ISOTOPIC CHARACTERIZATION OF NATURAL WATERS AT MT. RAINIER

The glacio-volcanic hydrologic system at Mt. Rainier, a stratovolcano in the Cascade Volcanic Arc, comprises a suite of geochemical interactions between rising volcanic gases, circulating groundwater, bedrock, and an overlying mantle of glacial ice. Both authors, first independently and now together, seek to expand upon earlier datasets to provide a blueprint for thermal and chemical monitoring of volcano activity.
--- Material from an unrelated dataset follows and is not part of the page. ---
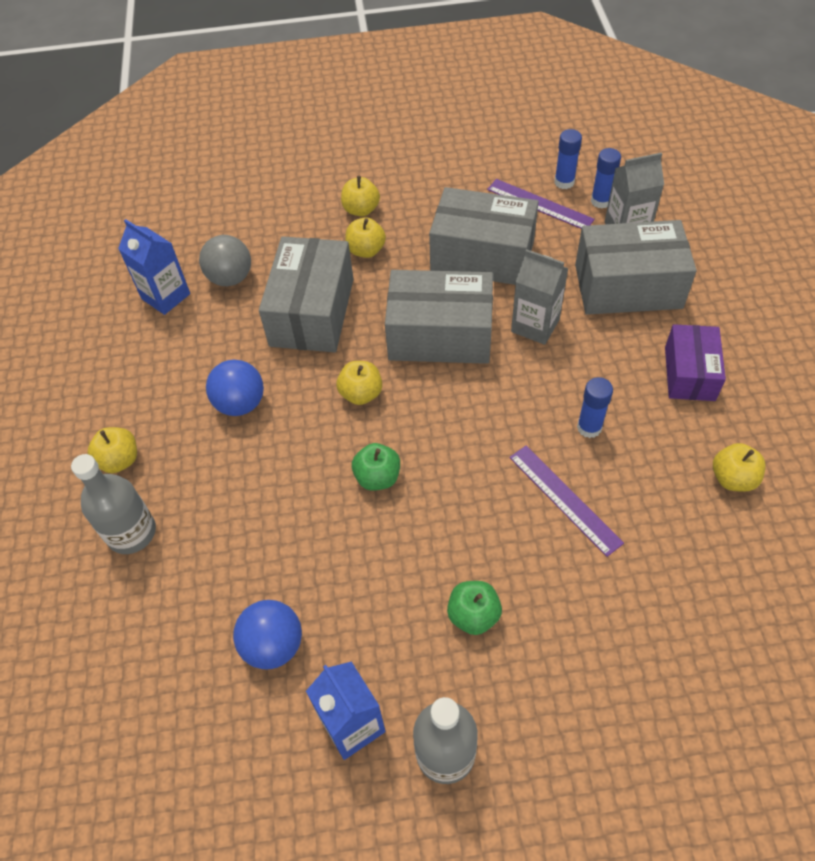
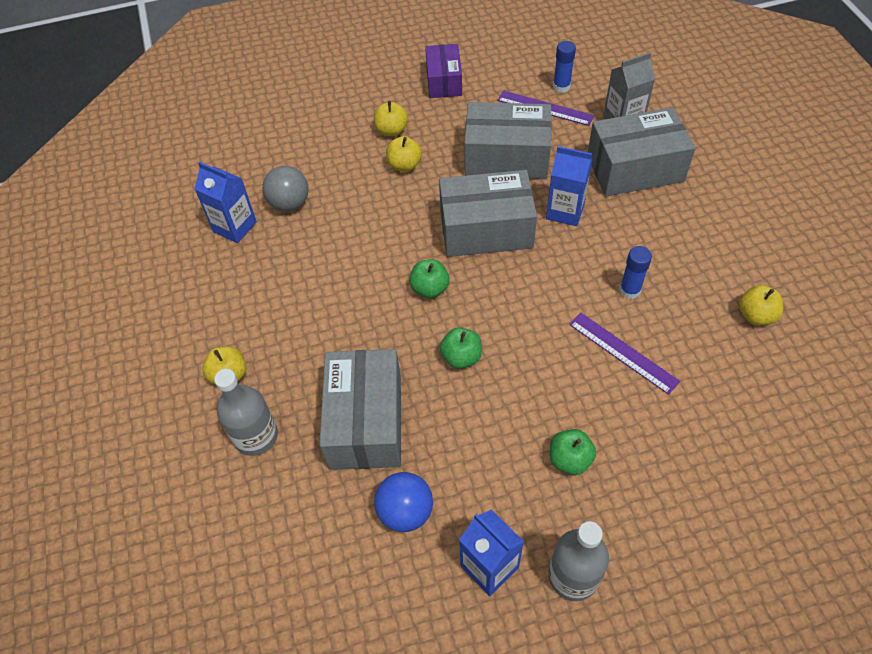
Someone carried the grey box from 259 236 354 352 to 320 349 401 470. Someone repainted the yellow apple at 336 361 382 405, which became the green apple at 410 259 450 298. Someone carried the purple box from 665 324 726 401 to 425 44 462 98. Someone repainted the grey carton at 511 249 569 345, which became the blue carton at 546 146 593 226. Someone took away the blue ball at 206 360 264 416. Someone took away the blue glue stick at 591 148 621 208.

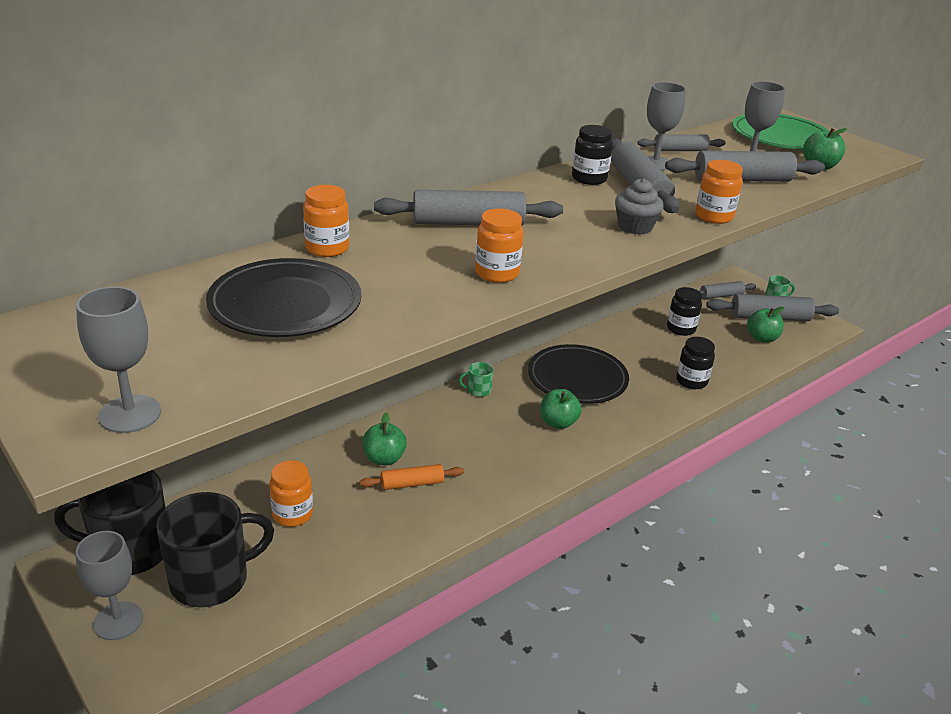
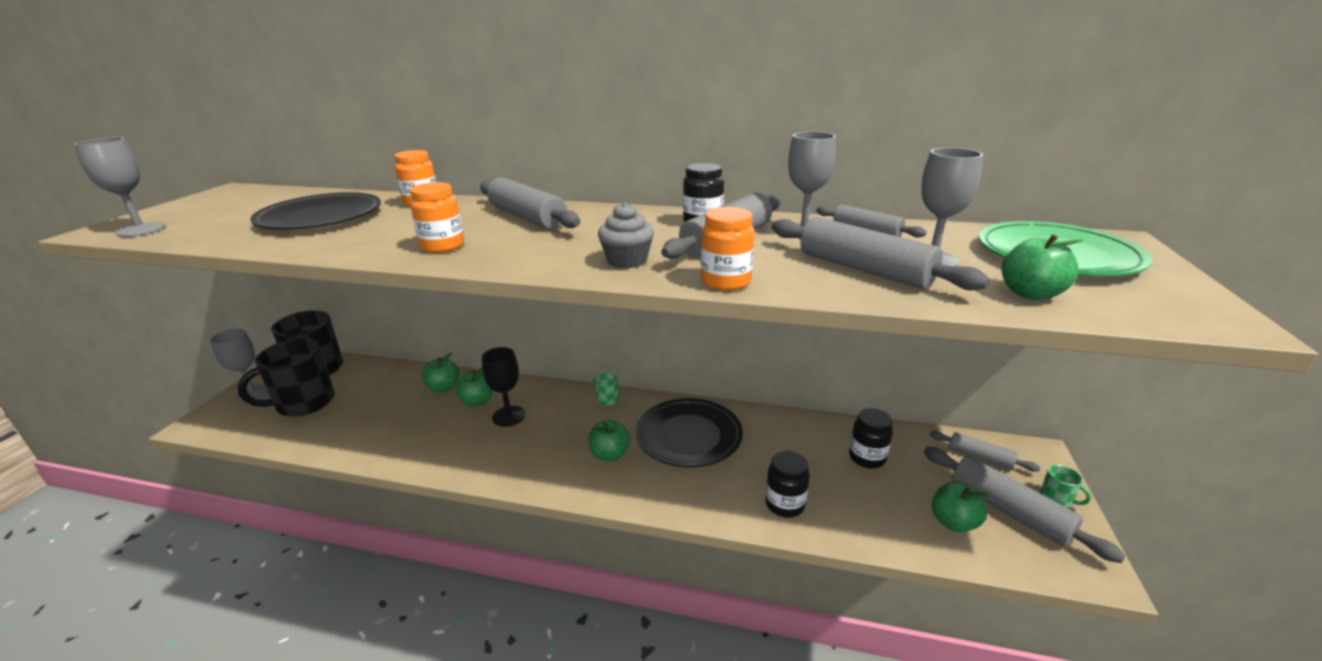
Someone rotated the black mug at 156 492 274 608 by 120 degrees clockwise. Someone put down the green apple at 422 353 459 393. Someone put down the black goblet at 482 347 526 427. Someone took away the orange jar at 269 460 313 527. Someone took away the orange rolling pin at 360 464 464 490.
For example, PI Todd focuses on hydrothermal weathering on the flank of the volcanic edifice that mobilizes sulfate and chloride ions and how monitoring of those ions may lead to better prediction of locations and times of higher risk of glacial outburst floods. PI Florea, in contrast, focuses on the summit fumarole caves and how the water, fumarole gas, and ice chemistry in the crater are a product of water circulation in the upper edifice and crater.

In the August 2017 campaign, both authors collected samples from a suite of thermal springs, talus springs, end-glacial streams, fumaroles, drip waters, and glacial ice for geochemical and isotopic analysis. From all sample sites, the isotopic ratios of δ²H and δ¹⁸O were analyzed and compared to data from earlier studies. The δ²H and δ¹⁸O values of talus springs largely align with recharge originating from localized flow systems. Thermal springs and end-glacial streams are more depleted than their elevation would predict; a portion of their recharge originates from higher elevations. In the crater, fumarole moisture and drip waters in the glacial caves overlap and are narrower in range than glacial ice; in other words, from locally recycled moisture.

Three thermal springs (Paradise 1 & 2, Longmire) and one end-glacial stream (Winthrop) were additionally analyzed for dissolved ions, δ³⁴S, and ³⁶Cl/Cl and ¹²⁹I/I. The Paradise thermal springs (7-70 mg/L Cl; 18-200 mg/L SO₄) and the end-glacial stream (3 mg/L Cl; 13 mg/L SO₄) returned similar δ³⁴S values of +4‰, compared to the ~0.5‰ in summit fumaroles and the +15‰ from Longmire hot spring (200 mg/L Cl; 18 mg/L SO₄). Ratios of ¹²⁹I/I follow the same trend as δ³⁴S, suggesting older waters contribute more to the thermal springs at Paradise. The ³⁶Cl/Cl data are the inverse of ¹²⁹I/I. This may seem contradictory, but it is important to note that, unlike ¹²⁹I/I, modern ³⁶Cl/Cl is lower today than during peak nuclear testing.